» **WHAT THE TASK ASKS**: Would you copy out each line of the records below that includes the word "labels"?

» **PROVIDED RECORDS**:
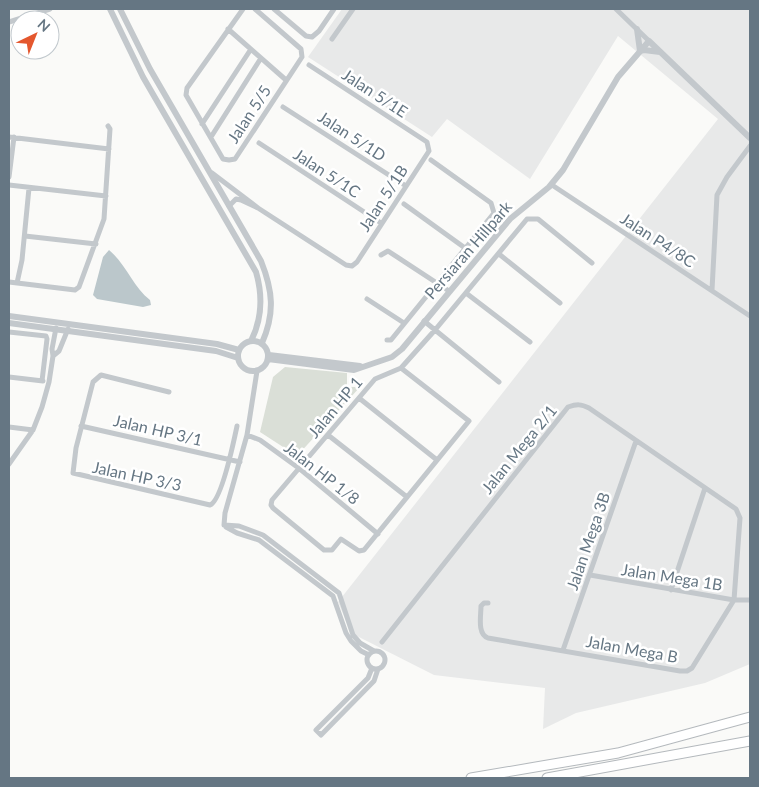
<svg xmlns="http://www.w3.org/2000/svg" width="759" height="787" viewBox="0 0 759 787" font-family="Lato,sans-serif">
	<rect width="100%" height="100%" fill="#fafaf8"/>
	<path fill="#e8e9e9" d="M342,9H750V664L705,683L576,713L543,729L545,688L434,675L351,633L338,602L718,119L618,36L530,179L447,119L432,137L308,57Z"/>
	<path fill="#dadfd7" d="M285,367L347,373V387H360L297,456L260,432L273,377Z"/>
	<path fill="#bbc7cb" d="M109,250C126,264 133,287 150,300L151,305L143,307L97,299L93,295L103,257Z"/>
	<g fill="none" stroke-linecap="round" stroke-linejoin="round">
		<defs>
			<path id="motorway" d="M471,778L618,753L750,717
				M547,778L750,741"/>
		</defs>
		<use href="#motorway" stroke="#b4b9bd" stroke-width="11"/>
		<path stroke="#c3c8cc" stroke-width="5" d="M243,9L187,88L186,95L223,159L229,160L235,159L302,57L301,49L255,9
			M274,9L306,36L312,37L319,31L334,9
			M616,9L649,41
			M9,22L50,9
			M228,29L286,80
			M332,39L353,9
			M283,107L406,186
			M202,124L251,49
			M9,137L109,149
			M211,137L261,58
			M259,143L381,223
			M212,173L258,208L241,200L236,199L229,206
			M9,177L14,137
			M9,185L106,196
			M552,185L750,316
			M404,204L465,248
			M258,208L346,265L352,266L357,262L429,151L427,142L309,65
			M25,236L96,244
			M499,254L560,303
			M381,255L388,251L449,291
			M9,282L75,290L79,287L104,219L110,129L108,126
			M17,283L22,260L29,188
			M712,290L717,195L727,177L750,146
			M466,293L530,342
			M367,299L404,323
			M424,321L499,382
			M9,332L46,336L47,339L42,381
			M387,340H391L494,213L491,203L431,160
			M53,356L59,351L68,329
			M401,368L469,421L364,550L359,551L341,539L332,550H324L273,508L271,505L272,500L375,379L401,368L435,330L527,219H538L592,263
			M9,377L43,381
			M169,392L101,375L93,382L76,448L73,473L210,505C222,500 234,440 237,426
			M359,398L437,460
			M81,426L240,462
			M9,427L33,430
			M247,435L260,440L300,469L378,534
			M328,435L407,497
			M9,464L33,430L42,407L49,382L53,356L52,349L56,328
			M224,525L239,526L263,535L339,593L353,635L360,643L374,651
			M224,525L225,513L247,435L257,371
			M226,527L237,533L259,540L333,596L346,633L351,641L361,651L369,655
			M590,575L734,600H750
			M671,590L705,488
			M382,642L568,407C577,404 581,404 589,408L736,509L740,518L734,600L692,668L687,671H680L488,638C477,634 481,616 481,606L484,603H488
			M563,650L636,441
			M367 660a9 9 0 1 1 18 0a9 9 0 1 1-18 0Z
			M372,668L368,678L316,730L321,735L374,681L378,669"/>
		<path stroke="#c3c8cc" stroke-width="6" d="M110,9L143,77L256,272C263,296 262,319 251,341
			M120,9L150,69L261,261C273,291 275,313 262,343
			M637,29L640,51L644,50L660,52
			M9,316L217,344L239,350
			M9,323L216,351L238,358
			M238 356a15 15 0 1 1 30 0a15 15 0 1 1-30 0Z
			M269,355L360,366
			M268,359L354,370L392,357L402,349L510,219L549,187L563,170L618,77L649,41L750,138"/>
		<use href="#motorway" stroke="#fff" stroke-width="9"/>
	</g>
	<g text-anchor="middle" stroke-width="5" stroke-linejoin="round" paint-order="stroke">
		<g font-size="16" fill="#657683" stroke="#fff">
			<text transform="translate(375 93) rotate(33)" y="6">Jalan 5/1E</text>
			<text transform="translate(249 114) rotate(-57)" y="6">Jalan 5/5</text>
			<text transform="translate(352 136) rotate(33)" y="6">Jalan 5/1D</text>
			<text transform="translate(327 173) rotate(33)" y="6">Jalan 5/1C</text>
			<text transform="translate(383 198) rotate(-57)" y="6">Jalan 5/1B</text>
			<text transform="translate(658 240) rotate(33)" y="6">Jalan P4/8C</text>
			<text transform="translate(468 250) rotate(-49)" y="6">Persiaran Hillpark</text>
			<text transform="translate(335 407) rotate(-50)" y="6">Jalan HP 1</text>
			<text transform="translate(158 430) rotate(13)" y="6">Jalan HP 3/1</text>
			<text transform="translate(519 449) rotate(-51)" y="6">Jalan Mega 2/1</text>
			<text transform="translate(322 473) rotate(38)" y="6">Jalan HP 1/8</text>
			<text transform="translate(137 476) rotate(12)" y="6">Jalan HP 3/3</text>
			<text transform="translate(588 541) rotate(-71)" y="6">Jalan Mega 3B</text>
			<text transform="translate(672 577) rotate(9)" y="6">Jalan Mega 1B</text>
			<text transform="translate(632 649) rotate(10)" y="6">Jalan Mega B</text>
		</g>
	</g>
	<rect width="759" height="787" fill="none" stroke="#657683" stroke-width="20"/>
	<g transform="translate(35 35) rotate(43)"><circle r="24" fill="#ffffff" stroke="#c1c8cd"/>
	<path d="M0-4L9 19L0 12L-9 19Z" fill="#e4572e"/>
	<text y="-8" font-size="14" font-weight="bold" text-anchor="middle" fill="#657683">N</text>
	</g>
</svg>
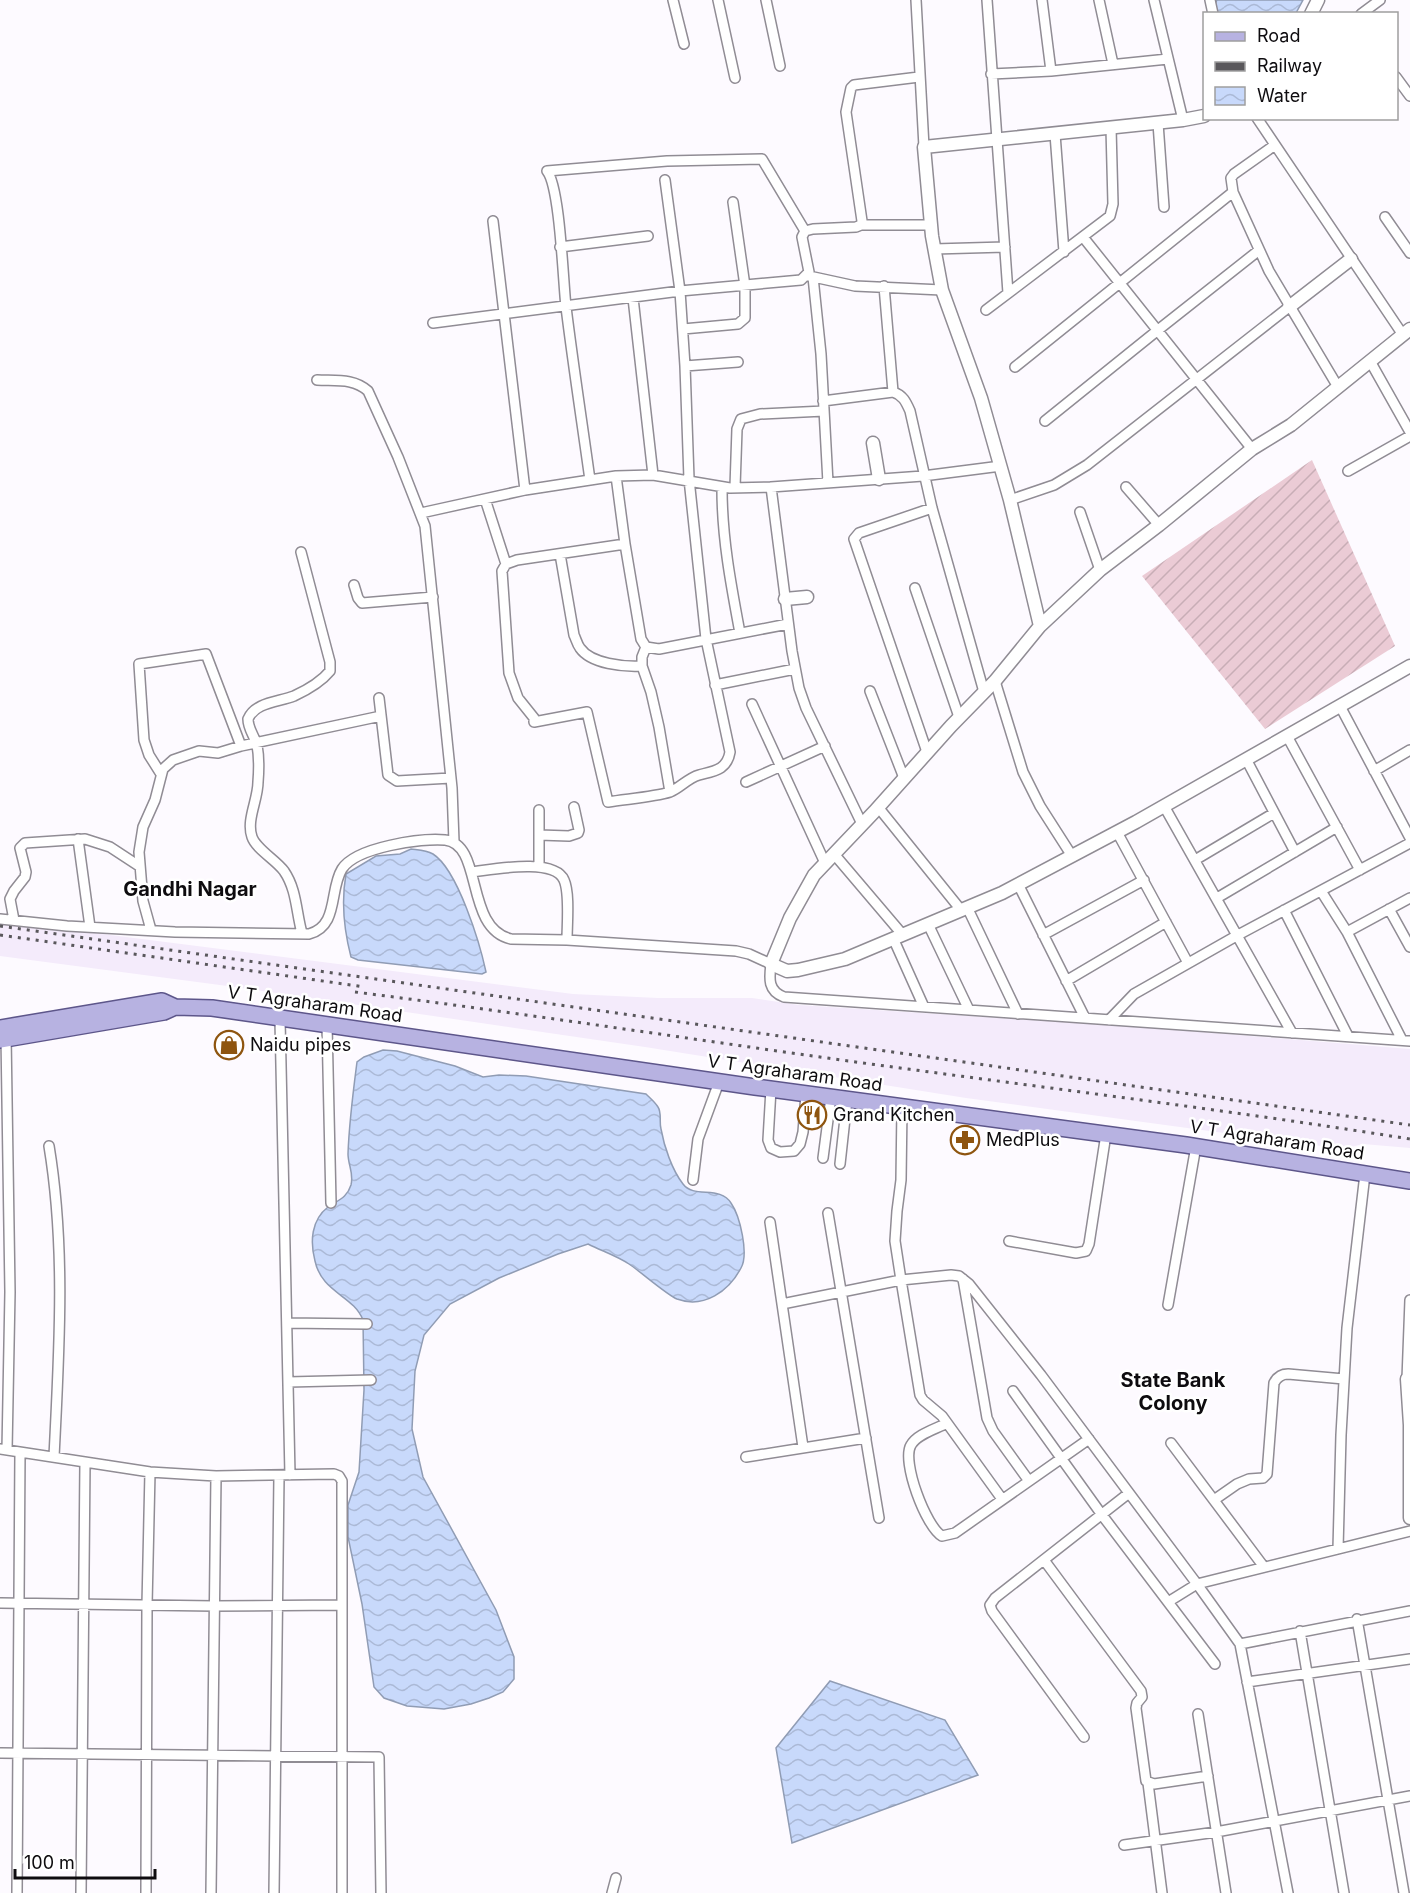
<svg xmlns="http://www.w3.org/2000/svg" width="1410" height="1893" font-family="Inter,sans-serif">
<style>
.built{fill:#f4ebfb}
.garden{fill:url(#garden-furrows)}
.water{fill:url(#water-waves);stroke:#909cb4;stroke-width:1.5}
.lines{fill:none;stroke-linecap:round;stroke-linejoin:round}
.minor-casing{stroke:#908c94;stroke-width:12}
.tertiary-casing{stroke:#908c94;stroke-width:15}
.primary-casing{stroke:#5d568a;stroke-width:18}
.minor{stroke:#fff;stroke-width:9}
.tertiary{stroke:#fff;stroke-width:12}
.primary{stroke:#b7b2e1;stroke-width:15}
.rail{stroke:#59575b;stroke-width:3;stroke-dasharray:3 6;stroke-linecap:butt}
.labels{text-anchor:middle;stroke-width:5;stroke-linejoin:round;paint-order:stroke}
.street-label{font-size:18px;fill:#0e0c0f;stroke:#fff}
.poi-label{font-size:18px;fill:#0e0c0f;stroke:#fff;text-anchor:start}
.neighbourhood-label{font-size:20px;font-weight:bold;fill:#0e0c0f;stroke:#fff}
</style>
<defs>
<pattern id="garden-furrows" width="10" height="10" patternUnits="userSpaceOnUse" patternTransform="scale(1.5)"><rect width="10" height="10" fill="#ebcbd5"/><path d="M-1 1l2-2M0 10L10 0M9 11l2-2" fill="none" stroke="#c8adb6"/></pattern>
<pattern id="water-waves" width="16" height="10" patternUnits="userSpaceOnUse" patternTransform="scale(1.5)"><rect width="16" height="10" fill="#c8d9fb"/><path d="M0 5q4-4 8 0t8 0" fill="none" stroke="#abb9d6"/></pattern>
</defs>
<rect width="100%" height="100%" fill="#fdfaff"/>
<path class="built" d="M0,921l573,73 85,4h94l47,7 341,22 270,22v99l-47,-4 -20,5 -377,-51 -321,-51 -410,-60 -235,-31z"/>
<path class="garden" d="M1312,460l83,186 -130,83 -123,-153z"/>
<path class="water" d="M1217,0h86l-7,13h-82l-1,-5z
M411,849c8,1 15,1 22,5 25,16 47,90 53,118l-4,2 -124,-14 -7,-3c-7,-27 -10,-55 -5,-83l30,-18 24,-2z
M383,1050l14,1 58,15 28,11 16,-2 27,1 120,18c4,4 9,8 12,13 4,6 1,15 3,22 3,17 11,41 22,55 11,15 37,1 48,19 9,13 18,51 10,65 -12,23 -37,41 -64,31 -10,-4 -36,-27 -48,-35 -12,-8 -27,-13 -41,-20l-30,10 -59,24 -49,26 -26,31 -9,36 -3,58 11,48 73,133 18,47v22l-11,13 -14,6 -18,6 -27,5 -37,-3 -23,-8 -10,-11 -12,-83 -14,-67v-32l11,-33 5,-82 -1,-70c-10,-25 -41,-27 -48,-59 -5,-19 -4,-41 13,-54 10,-7 19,-9 23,-22 3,-12 -3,-20 -3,-31 1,-31 5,-61 9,-92l7,-5z
M830,1681l115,39 33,55 -186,68 -16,-95z"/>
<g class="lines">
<g class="minor-casing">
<path id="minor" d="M673,0l11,44
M718,0l17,78
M766,0l14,66
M916,0l8,147
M987,0l21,293
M1042,0l9,71
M1099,0l14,64
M1154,0l29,120
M1210,0l3,14
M1361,14l19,-14
M991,74l60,-3 117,-12
M1396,77l14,19
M1257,118l146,217
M1158,123l6,84
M1055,134l9,118
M1275,145l-41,29 -3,4 2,14 36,79 69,116
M1385,217l25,36
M493,221l32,269
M861,225h70
M1083,237l169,212
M560,247l88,-11
M934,249l71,-2
M809,276l46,10 87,4
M813,277l8,77 7,129
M884,286l9,106
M633,298l20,177
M986,310l124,-94 3,-12 -2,-76
M433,323l247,-32 121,-11 8,-8 -7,-35 3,-6 8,-2 43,-2 5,-2 1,-4 -16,-109 5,-24 3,-3 65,-8
M683,329l55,-5 7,-6v-32l-12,-84
M1370,361l40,71
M685,366l53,-4
M1015,367l218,-175
M317,380c19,1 37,-2 51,11l30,66 27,69 27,262 2,54
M823,401l70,-9c10,3 13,10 17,19l22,97 52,184
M1045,421l113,-91 100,-79
M1348,471l62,-35
M616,476l9,68 16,95 5,8 13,2 129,-25
M590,480c-8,-58 -17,-116 -24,-173 -3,-27 -6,-120 -19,-136l120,-10 95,-2 43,72
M735,487l2,-58 4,-10 19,-5 64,-3
M771,487l21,164 7,37 7,20 56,116
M1126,487l33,38
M722,489c0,49 9,96 18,144
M485,499l21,65
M1010,500l44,-15 33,-20 202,-158
M1080,512l20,58
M421,513l104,-23 91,-14 37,-1 77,13 41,-1 152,-11 78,-10
M625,544l-108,16 -11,4 -4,7 7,102 9,25 16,20v4l53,-10 21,90c18,-3 46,-5 62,-10 10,-4 18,-14 29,-17 15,-4 28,-5 31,-23l-24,-113 -17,-160 -4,-113 -5,-75 -15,-111
M301,552l29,110v9c-9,11 -23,19 -36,25 -15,6 -39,6 -46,23 0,10 6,16 9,26 2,11 2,25 1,37 0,18 -12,38 -6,55 4,12 24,23 32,34 13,19 12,41 18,62
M560,554l14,81c2,4 3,9 6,13 11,16 44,19 62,18
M354,585l4,13 4,5 71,-6
M915,588l44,129
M646,647l-4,10v9l9,26 8,35 11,65
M995,681l28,91 17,34 32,50
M715,685l80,-16
M870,691l34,87
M379,698l9,77 9,6 54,-3
M752,704l73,159
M1340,706l70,132
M1287,736l73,134
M927,752l-73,-213 5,-6 73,-25
M1246,759l49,93
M1374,771l36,-21
M161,774l-12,-19 -5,-15 -5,-76 67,-10 35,92 140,-30
M746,782l79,-36
M1164,806l128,227
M878,807l83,103
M539,810v57
M1117,832l71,131
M539,835l30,1 9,-3 1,-3 -5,-23
M78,839l12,88
M834,854l68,80
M1195,860l79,-47
M471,872c20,-2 83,-15 93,8 6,13 3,44 3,60
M1018,884l67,134
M1321,891l26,41 55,108
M1217,898l120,-71
M967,907l51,107
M1389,909l21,38
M1284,910l64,126
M0,919l67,7 108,6 134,2c30,-8 20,-44 33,-65 14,-22 79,-31 103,-29 39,4 19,88 66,99l56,1 169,11 13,3 22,10c-2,15 -3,27 13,33l626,44
M14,920l-4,-21 4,-8 11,-14 1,-5 -6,-24 5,-5 60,-4 25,8 29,19
M928,924l41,86
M151,930l-8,-29 -4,-49 4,-25 12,-27 8,-31 10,-9 26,-9 19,2 23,-7
M1347,932l63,-34
M1043,935l101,-55
M893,938l31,69
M1066,981l100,-59
M280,1020l10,455
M1109,1020l25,-26 104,-59 172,-92
M327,1025l4,178
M6,1036l4,256 -3,158
M771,1089l-3,51 3,8 9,4 14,-1 6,-7 3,-12 3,-38
M902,1107l-1,73 -4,31 -2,30 6,39 50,-5 8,1 10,8 72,91 156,209 213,-53
M49,1146c17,103 10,207 5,311
M823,1158l8,-61
M840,1164l7,-64
M693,1180l5,-41 21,-57
M828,1213l51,305
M770,1222l33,225
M1009,1241l67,12 10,-2 3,-7 17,-110
M963,1279l24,139 6,13 36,50
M782,1304l119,-24 19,115 3,5 19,16 60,83
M1168,1305l28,-159
M287,1323l80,1
M1407,1379l3,-79
M288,1382l83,-2
M1013,1391l89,124 113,149
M947,1423c-11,6 -30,11 -36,22 -10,16 15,82 31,91l13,-3 134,-94
M1171,1443l93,124
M0,1449l150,23 66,4 118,-2 5,2 3,5v412
M746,1457l120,-19
M1214,1500l23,-16 12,-5 14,-1 4,-4 7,-91c3,-6 7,-9 14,-9l56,5
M1338,1549l3,-114 6,-107 18,-154
M1044,1560l97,131 1,6 -5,6 -1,5 10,73 8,3 54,-8
M1168,1602l29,-18 43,60 170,-33
M0,1603l214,3 127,-1
M1357,1619l47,274
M1300,1631l44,262
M1240,1644l48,249
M1247,1682l163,-23
M1198,1714l28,179
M1084,1737l-92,-126 -2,-6 5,-7 134,-105
M0,1753l379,4 2,136
M1148,1783l14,110
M1124,1845l92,-13 194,-36
M17,1893l3,-441
M81,1893l4,-431
M146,1893l1,-288 3,-133
M211,1893l5,-417
M274,1893l5,-417
M612,1893l4,-15"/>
</g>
<g class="tertiary-casing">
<path id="tertiary" d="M1311,14l7,-14
M1289,307l62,-48
M1410,329l-119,96 -39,24 -93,76 -59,45 -60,56 -45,55 -44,45 -77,86 -60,63 -24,43 -19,46 16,7 11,-1 47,-11 157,-66 134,-71 274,-156
M873,443l6,36
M785,599l22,-2
M1040,626l-30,-126 -29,-102 -39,-108 -10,-54 -8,-89 259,-27 21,-4
M1407,1379l3,46v93"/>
</g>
<g class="primary-casing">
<path id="primary" d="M0,1028l162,-27 13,6 37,1 543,79 431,58 224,36
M0,1040l164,-28 11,-5"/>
</g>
<use href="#minor" class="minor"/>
<use href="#tertiary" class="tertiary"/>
<use href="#primary" class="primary"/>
<path class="rail" d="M0,926l1410,199
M0,935l365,52
M355,992c158,20 315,44 472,66 194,27 389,50 583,81"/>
</g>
<defs>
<g id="shop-ring" transform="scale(1.5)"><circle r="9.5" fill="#fff" stroke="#8e550f" stroke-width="1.5"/><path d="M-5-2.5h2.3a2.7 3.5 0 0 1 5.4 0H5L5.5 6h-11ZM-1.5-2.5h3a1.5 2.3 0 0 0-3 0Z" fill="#8e550f"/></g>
<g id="restaurant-ring" transform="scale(1.5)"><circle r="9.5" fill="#fff" stroke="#8e550f" stroke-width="1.5"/><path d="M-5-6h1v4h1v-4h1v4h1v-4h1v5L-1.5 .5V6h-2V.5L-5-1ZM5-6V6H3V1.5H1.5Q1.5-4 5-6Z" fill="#8e550f"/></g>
<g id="pharmacy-ring" transform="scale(1.5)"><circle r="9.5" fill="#fff" stroke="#8e550f" stroke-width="1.5"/><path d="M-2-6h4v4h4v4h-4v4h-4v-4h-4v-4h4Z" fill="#8e550f"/></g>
</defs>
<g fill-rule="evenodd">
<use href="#shop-ring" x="229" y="1045"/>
<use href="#restaurant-ring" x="812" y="1115"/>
<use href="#pharmacy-ring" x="965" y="1140"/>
</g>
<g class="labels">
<g class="street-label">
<text transform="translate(315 1004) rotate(8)" y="6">V T Agraharam Road</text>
<text transform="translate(795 1073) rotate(8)" y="6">V T Agraharam Road</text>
<text transform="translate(1277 1140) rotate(9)" y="6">V T Agraharam Road</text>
</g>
<g class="poi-label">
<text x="250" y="1051">Naidu pipes</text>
<text x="833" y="1121">Grand Kitchen</text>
<text x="986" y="1146">MedPlus</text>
</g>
<g class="neighbourhood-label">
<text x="190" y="896">Gandhi Nagar</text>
<text x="1173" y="1387">State Bank<tspan x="1173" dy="23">Colony</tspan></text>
</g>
</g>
<rect x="1203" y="12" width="195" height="108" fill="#ffffff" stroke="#9f9e9f" stroke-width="1.5"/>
<rect x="1215" y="32" width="30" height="9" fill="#b7b2e1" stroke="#9f9e9f" stroke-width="1.5"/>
<text x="1257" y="42" font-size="18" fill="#0e0c0f">Road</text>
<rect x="1215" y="62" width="30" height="9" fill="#59575b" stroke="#9f9e9f" stroke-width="1.5"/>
<text x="1257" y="72" font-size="18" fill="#0e0c0f">Railway</text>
<rect x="1215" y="87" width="30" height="18" fill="url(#water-waves)" stroke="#9f9e9f" stroke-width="1.5"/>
<text x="1257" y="102" font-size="18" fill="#0e0c0f">Water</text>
<path d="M15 1869v9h140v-9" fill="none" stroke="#0e0c0f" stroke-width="3"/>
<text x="24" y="1869" font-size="18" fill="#0e0c0f" stroke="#ffffff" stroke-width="4.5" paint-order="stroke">100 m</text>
</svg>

» **RESPONSE TO THE TASK**:
.labels{text-anchor:middle;stroke-width:5;stroke-linejoin:round;paint-order:stroke}
<g class="labels">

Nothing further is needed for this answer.